__Provided text__.
------------------------------------------------
Although the Resource Management Act is the umbrella legislation under which policy tools such as environmental standards, policy statements and plans are implemented, it is not the Act itself unless one can trace their problem back to a clause in a particular Section that is the cause of someones alleged grief. Very often it is the City/District/Regional Plan and the consenting authority itself rather than the R.M.A. which in many ways is a lightning rod for flashes that should be hitting somewhere else.

A relatively simple yet quite confusing misunderstanding with the R.M.A. is the status of an activity. The status can be found in a council plan and the R.M.A. provides for six listed below. Before applying for a consent you need to know what its status is. Is it:

  • A permitted activity in which case no consent is required
  • A controlled activity in which the consenting authority needs to know, but for which resource consent must be granted unless insufficient information to make a decision is available
  • A restricted discretionary activity where the council may apply restrictions but they are limited to what is in the Plan
  • A discretionary activity where the council can impose whatever restrictions it deems necessary in order to control adverse effects
  • A non-complying activity where consent will only be granted if the activity’s effects are considered to minor or less than minor and any matter that may reduce adverse effects can have restrictions imposed on it
  • A prohibited activity where the activity is illegal and there is no point in applying for consent because the council is obliged to decline

Consenting authorities have 20 working days in which to decide how to proceed on a Resource Consent application. That does not necessarily mean it will be granted or declined after 20 working days, but that is the time by which the consenting authority must have notified the applicant of its status. And contrary to the beliefs of some, the vast majority of resource consent applications, ARE granted, and as the case of Environment Canterbury shows, Councils do get pinged if they are too slack processing them.
------------------------------------------------
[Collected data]
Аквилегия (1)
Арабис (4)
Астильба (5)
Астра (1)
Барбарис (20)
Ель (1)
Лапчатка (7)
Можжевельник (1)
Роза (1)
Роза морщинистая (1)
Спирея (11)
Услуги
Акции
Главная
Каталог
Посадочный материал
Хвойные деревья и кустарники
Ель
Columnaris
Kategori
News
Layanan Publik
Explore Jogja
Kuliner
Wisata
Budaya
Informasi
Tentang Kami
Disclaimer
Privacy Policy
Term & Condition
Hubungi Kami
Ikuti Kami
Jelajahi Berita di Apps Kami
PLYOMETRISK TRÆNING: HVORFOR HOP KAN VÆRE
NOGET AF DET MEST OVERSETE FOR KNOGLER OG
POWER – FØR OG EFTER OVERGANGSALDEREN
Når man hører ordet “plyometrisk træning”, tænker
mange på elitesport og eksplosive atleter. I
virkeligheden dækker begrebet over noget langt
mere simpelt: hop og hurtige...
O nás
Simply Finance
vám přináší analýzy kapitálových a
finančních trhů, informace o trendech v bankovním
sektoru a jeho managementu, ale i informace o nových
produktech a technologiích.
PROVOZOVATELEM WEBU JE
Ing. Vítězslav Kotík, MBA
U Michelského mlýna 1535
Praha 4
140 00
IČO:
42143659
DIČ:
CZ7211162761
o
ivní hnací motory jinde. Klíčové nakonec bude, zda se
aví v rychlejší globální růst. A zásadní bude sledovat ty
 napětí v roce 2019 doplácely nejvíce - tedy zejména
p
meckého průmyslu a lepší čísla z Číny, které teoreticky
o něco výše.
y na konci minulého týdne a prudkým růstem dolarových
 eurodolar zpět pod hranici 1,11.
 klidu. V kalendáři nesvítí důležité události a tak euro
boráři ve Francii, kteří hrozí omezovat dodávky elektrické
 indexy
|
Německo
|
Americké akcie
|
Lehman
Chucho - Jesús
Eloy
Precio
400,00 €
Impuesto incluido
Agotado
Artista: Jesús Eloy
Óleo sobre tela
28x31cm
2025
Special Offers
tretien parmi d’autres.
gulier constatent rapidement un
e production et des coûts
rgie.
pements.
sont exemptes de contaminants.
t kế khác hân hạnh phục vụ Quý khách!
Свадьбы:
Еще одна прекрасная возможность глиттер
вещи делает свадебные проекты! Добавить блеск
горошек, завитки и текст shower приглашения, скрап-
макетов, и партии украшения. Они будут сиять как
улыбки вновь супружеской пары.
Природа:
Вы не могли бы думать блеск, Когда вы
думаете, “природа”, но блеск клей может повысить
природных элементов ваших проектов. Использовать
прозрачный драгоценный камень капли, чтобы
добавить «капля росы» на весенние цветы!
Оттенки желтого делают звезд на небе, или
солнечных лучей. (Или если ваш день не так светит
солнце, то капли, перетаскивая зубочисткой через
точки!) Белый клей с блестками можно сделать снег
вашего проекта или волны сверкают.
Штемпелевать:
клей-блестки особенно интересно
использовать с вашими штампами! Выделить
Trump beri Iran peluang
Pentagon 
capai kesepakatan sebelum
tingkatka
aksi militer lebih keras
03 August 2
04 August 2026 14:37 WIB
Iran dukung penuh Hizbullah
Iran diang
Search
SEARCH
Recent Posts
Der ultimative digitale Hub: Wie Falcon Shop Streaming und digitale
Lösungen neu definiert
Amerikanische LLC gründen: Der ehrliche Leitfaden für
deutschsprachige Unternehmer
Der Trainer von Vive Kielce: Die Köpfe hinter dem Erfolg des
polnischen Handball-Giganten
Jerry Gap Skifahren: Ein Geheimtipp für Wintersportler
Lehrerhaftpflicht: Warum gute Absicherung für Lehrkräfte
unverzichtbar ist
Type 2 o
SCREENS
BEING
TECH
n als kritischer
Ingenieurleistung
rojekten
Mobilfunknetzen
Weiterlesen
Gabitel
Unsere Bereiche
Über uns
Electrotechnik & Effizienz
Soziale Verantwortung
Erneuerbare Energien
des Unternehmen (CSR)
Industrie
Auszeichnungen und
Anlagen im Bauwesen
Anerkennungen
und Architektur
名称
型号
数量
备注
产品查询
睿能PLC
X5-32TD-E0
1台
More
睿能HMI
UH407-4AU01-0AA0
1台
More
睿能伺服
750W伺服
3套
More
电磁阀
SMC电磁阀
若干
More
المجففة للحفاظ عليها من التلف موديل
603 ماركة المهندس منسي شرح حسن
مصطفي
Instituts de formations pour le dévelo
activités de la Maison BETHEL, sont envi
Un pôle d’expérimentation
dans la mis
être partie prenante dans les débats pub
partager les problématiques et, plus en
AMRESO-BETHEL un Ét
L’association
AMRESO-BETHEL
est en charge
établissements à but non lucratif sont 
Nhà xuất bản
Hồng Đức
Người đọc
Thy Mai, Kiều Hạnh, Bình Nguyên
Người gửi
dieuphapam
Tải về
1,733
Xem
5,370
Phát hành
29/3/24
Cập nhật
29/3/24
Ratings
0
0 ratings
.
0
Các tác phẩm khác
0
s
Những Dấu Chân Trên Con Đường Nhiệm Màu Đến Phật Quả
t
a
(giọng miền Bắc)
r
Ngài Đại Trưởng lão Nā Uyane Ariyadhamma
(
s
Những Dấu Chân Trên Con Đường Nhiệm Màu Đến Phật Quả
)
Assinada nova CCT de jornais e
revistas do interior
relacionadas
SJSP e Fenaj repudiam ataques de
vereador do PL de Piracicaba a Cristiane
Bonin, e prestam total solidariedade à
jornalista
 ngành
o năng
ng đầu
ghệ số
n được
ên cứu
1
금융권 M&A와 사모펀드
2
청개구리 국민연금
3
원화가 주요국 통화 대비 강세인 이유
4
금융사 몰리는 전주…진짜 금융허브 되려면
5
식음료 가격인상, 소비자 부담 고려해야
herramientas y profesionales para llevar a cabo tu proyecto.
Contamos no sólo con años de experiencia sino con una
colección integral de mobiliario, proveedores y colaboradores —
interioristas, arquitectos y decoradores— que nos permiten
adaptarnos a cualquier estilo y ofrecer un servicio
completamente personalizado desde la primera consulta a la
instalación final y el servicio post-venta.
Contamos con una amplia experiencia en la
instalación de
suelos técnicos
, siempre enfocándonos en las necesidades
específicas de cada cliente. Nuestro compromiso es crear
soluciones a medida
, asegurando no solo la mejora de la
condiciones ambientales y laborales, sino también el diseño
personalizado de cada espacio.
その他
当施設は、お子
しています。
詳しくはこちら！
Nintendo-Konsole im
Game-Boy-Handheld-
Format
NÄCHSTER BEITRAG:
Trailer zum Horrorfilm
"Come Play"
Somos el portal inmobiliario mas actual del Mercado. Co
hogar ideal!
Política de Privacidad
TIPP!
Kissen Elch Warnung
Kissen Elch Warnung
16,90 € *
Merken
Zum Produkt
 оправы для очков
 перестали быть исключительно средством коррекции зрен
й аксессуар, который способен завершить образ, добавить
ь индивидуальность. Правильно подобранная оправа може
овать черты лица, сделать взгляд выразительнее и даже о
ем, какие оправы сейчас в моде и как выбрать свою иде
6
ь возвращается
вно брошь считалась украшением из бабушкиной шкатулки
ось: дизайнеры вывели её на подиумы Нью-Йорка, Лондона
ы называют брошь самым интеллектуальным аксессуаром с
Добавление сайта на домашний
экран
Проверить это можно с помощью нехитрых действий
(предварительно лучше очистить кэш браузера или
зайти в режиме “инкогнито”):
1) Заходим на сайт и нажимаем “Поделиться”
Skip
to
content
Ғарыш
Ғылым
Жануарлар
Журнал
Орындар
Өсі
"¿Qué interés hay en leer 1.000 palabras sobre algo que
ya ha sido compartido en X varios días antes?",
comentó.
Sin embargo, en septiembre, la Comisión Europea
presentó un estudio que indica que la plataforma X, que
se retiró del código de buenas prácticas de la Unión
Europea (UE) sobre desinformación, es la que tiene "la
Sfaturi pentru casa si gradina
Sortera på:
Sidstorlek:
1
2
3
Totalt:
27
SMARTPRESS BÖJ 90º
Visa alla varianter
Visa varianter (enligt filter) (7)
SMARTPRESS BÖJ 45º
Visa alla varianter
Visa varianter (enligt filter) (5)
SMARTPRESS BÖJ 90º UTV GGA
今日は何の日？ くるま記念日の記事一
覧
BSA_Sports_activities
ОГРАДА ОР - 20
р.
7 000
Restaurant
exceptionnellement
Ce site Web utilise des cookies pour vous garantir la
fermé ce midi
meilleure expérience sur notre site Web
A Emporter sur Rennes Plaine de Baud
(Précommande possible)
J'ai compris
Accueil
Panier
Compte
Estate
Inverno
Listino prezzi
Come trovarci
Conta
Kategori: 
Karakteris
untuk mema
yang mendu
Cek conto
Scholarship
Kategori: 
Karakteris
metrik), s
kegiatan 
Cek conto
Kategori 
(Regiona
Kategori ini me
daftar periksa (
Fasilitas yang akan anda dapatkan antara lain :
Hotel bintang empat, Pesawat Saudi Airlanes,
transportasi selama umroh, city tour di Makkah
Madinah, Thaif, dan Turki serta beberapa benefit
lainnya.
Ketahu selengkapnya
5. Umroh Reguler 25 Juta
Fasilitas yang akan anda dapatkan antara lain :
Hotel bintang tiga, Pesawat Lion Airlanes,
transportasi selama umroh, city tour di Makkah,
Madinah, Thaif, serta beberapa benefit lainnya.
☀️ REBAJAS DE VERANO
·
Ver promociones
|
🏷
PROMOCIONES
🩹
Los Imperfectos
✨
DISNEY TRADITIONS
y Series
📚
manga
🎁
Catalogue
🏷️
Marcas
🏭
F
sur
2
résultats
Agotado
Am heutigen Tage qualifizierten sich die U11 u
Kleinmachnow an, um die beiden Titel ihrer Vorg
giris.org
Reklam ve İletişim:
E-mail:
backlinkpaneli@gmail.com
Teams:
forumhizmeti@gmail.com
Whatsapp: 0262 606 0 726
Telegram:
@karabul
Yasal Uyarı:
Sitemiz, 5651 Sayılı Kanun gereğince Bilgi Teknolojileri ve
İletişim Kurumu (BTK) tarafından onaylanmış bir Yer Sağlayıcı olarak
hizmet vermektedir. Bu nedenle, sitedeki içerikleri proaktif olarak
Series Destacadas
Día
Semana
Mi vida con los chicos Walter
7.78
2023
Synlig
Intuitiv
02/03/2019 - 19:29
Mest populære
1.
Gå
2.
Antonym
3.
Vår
------------------------------------------------
__About this task__. According to the text on the Resource Management Act, how many working days do consenting authorities have to decide how to proceed on a Resource Consent application?

__Result below__. 20 working days.